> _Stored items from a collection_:
********************
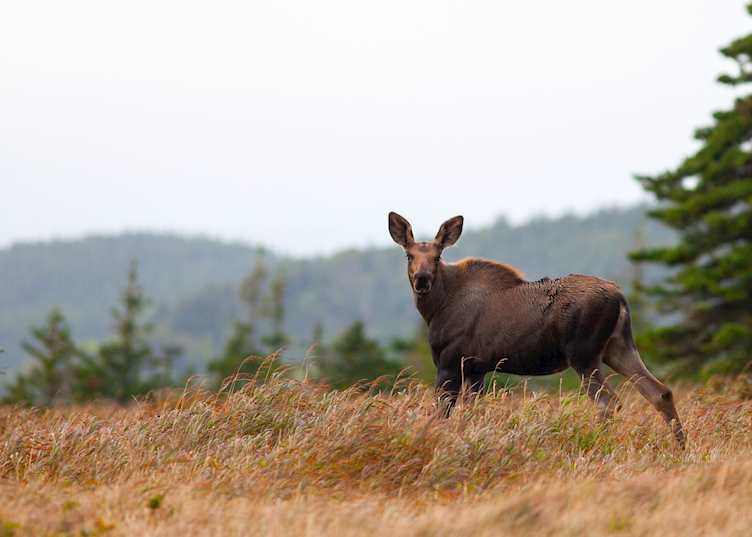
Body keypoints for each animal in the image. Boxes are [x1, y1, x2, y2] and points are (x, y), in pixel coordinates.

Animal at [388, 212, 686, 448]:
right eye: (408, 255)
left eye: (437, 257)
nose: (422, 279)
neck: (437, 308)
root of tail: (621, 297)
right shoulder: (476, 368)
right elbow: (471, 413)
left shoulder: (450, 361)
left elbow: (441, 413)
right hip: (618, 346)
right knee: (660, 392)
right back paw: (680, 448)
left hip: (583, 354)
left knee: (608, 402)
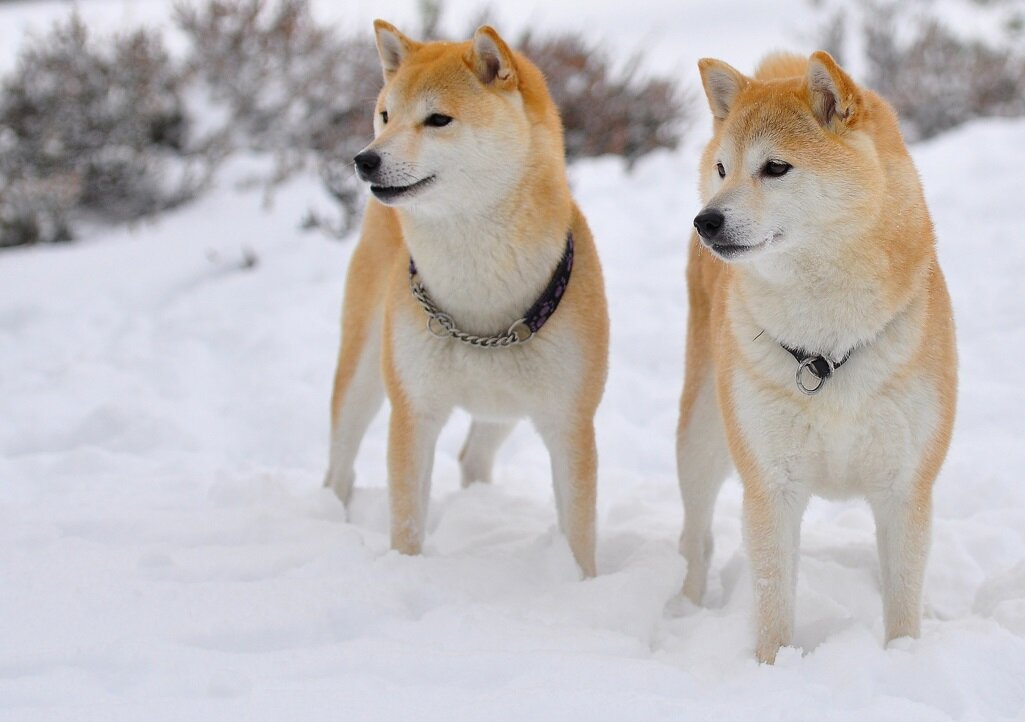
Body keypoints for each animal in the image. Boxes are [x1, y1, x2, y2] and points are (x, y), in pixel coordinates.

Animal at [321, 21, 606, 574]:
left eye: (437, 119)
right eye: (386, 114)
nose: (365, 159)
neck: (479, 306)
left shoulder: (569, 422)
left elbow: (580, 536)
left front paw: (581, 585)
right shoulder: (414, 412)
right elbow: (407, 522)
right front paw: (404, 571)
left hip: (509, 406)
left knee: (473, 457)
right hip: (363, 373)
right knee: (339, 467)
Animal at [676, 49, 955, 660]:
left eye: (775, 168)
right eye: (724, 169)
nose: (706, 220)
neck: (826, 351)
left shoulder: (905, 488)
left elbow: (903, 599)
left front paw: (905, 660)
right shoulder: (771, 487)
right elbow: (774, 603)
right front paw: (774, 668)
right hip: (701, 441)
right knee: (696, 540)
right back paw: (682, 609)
********************
> _PROBLEM DETAILS_:
Up to and including the last line of the records above, print exactly every line from the one that contains "left knee: (473, 457)" onward.

> _EXPECTED ANSWER_:
left knee: (473, 457)
right hip: (363, 373)
right knee: (339, 467)
Animal at [676, 49, 955, 660]:
left eye: (775, 168)
right eye: (724, 169)
nose: (706, 220)
neck: (826, 351)
left shoulder: (905, 488)
left elbow: (903, 599)
left front paw: (905, 660)
right shoulder: (771, 487)
right elbow: (774, 603)
right front paw: (774, 668)
right hip: (701, 441)
right knee: (696, 540)
right back paw: (682, 609)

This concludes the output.